Contagiados como estamos por el virus de la era del vértigo y la celeridad, pasamos constantemente de un dispositivo digital a otro, de un transporte a otro y de un día al día siguiente. Queremos cumplir objetivos y hacer más en menos tiempo, y esto nos ha llevado a la idea, solo parcialmente correcta, de que la única manera de ser productivos es acometer tareas constantemente. Por eso quizá sea bueno recordarnos que hay actividades aparentemente inútiles que nos pueden proporcionar grandes beneficios.
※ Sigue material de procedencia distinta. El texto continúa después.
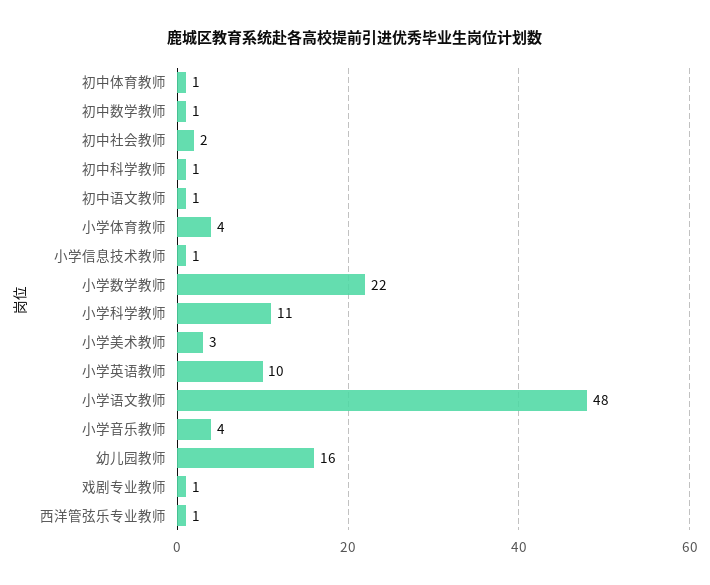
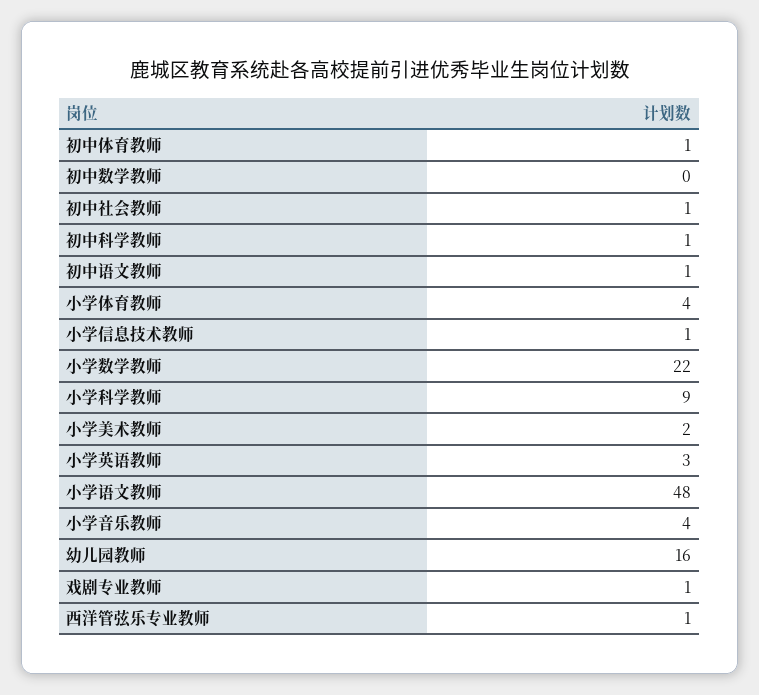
初中数学教师: 1 -> 0
初中社会教师: 2 -> 1
小学科学教师: 11 -> 9
小学美术教师: 3 -> 2
小学英语教师: 10 -> 3

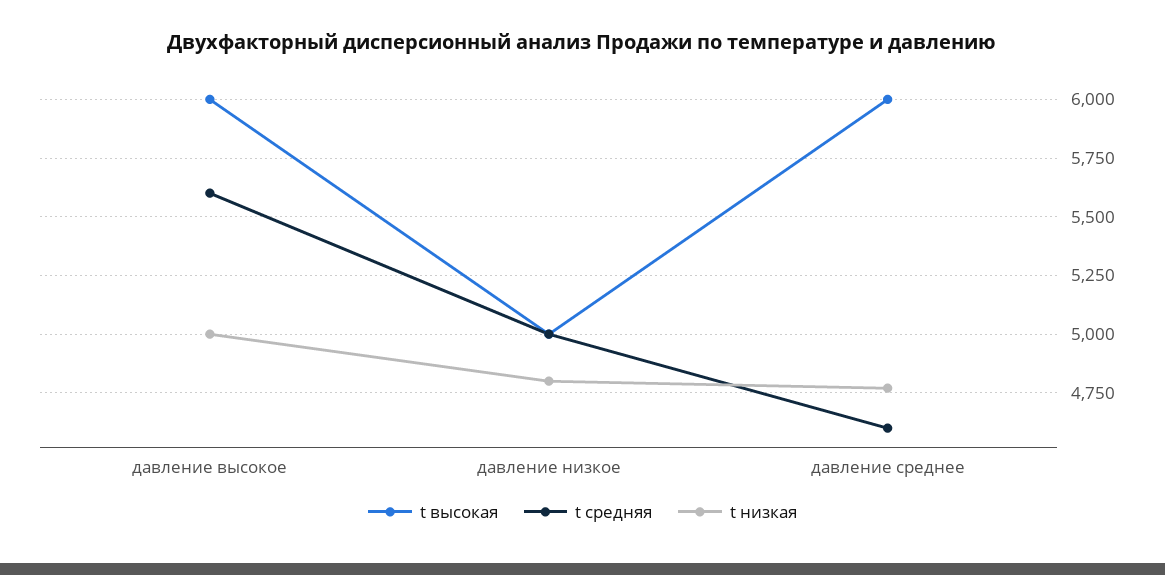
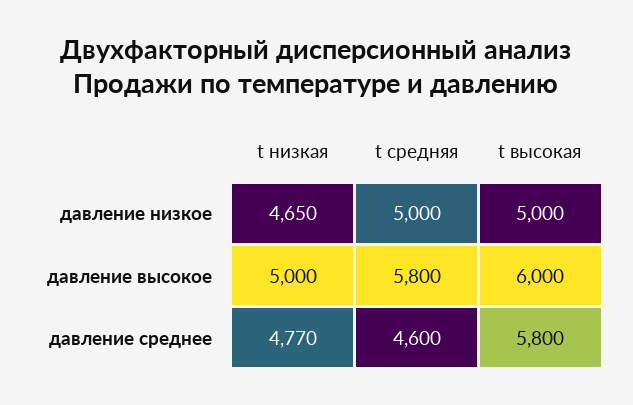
t средняя, давление высокое: 5600 -> 5800
t низкая, давление низкое: 4800 -> 4650
t высокая, давление среднее: 6000 -> 5800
La primera es renunciar a hacer. Nuestra cultura, al menos la occidental, nos dice que la mejor manera de resolver un problema es hacer algo al respecto. Es una cultura de la actividad, que solo ve valor en el movimiento. Es como si la inactividad no pudiera nunca ser productiva. Sin embargo, un antiguo pensamiento afirma que hay sabiduría en ver la diferencia entre las cosas que se pueden cambiar y las que no, y en ocuparse solo de las primeras.
A veces, querer resolver los problemas haciendo algo es únicamente hijo de la inquietud que nos provocan. En otras palabras, queremos resolverlos para librarnos de la ansiedad que nos producen, y ello nos lleva a hacer por hacer. Sin embargo, en ocasiones, si no tenemos la solución, no hacer nada es la medida correcta. Son innumerables los momentos de la vida en los que el simple paso del tiempo ha acabado por colocar cada cosa en su lugar, y muchos otros en los que ese mismo paso del tiempo nos ha ayudado a ver los problemas desde una perspectiva nueva. Hacer por hacer no es nunca productivo. A veces es mejor no hacer nada, salvo dedicarse a observar atentamente la forma que van tomando los acontecimientos.